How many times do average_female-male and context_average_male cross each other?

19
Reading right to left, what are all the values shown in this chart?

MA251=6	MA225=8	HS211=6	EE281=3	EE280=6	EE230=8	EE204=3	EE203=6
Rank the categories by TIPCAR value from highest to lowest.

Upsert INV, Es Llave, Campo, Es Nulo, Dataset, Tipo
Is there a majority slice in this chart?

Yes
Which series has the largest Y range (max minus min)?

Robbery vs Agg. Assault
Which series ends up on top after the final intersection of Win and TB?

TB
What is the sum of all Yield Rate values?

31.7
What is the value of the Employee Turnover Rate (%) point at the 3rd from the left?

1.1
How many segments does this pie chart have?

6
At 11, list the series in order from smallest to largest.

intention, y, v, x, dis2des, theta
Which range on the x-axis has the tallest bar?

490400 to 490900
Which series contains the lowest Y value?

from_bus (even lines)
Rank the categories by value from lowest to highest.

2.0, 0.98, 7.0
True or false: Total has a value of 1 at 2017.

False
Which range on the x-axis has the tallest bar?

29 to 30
****************
DESCRIPTION OF THE TASK — Could you write out all of the lines above again, word for word and in the same order?

EXERCISE SOLUTION —
How many times do average_female-male and context_average_male cross each other?

19
Reading right to left, what are all the values shown in this chart?

MA251=6	MA225=8	HS211=6	EE281=3	EE280=6	EE230=8	EE204=3	EE203=6
Rank the categories by TIPCAR value from highest to lowest.

Upsert INV, Es Llave, Campo, Es Nulo, Dataset, Tipo
Is there a majority slice in this chart?

Yes
Which series has the largest Y range (max minus min)?

Robbery vs Agg. Assault
Which series ends up on top after the final intersection of Win and TB?

TB
What is the sum of all Yield Rate values?

31.7
What is the value of the Employee Turnover Rate (%) point at the 3rd from the left?

1.1
How many segments does this pie chart have?

6
At 11, list the series in order from smallest to largest.

intention, y, v, x, dis2des, theta
Which range on the x-axis has the tallest bar?

490400 to 490900
Which series contains the lowest Y value?

from_bus (even lines)
Rank the categories by value from lowest to highest.

2.0, 0.98, 7.0
True or false: Total has a value of 1 at 2017.

False
Which range on the x-axis has the tallest bar?

29 to 30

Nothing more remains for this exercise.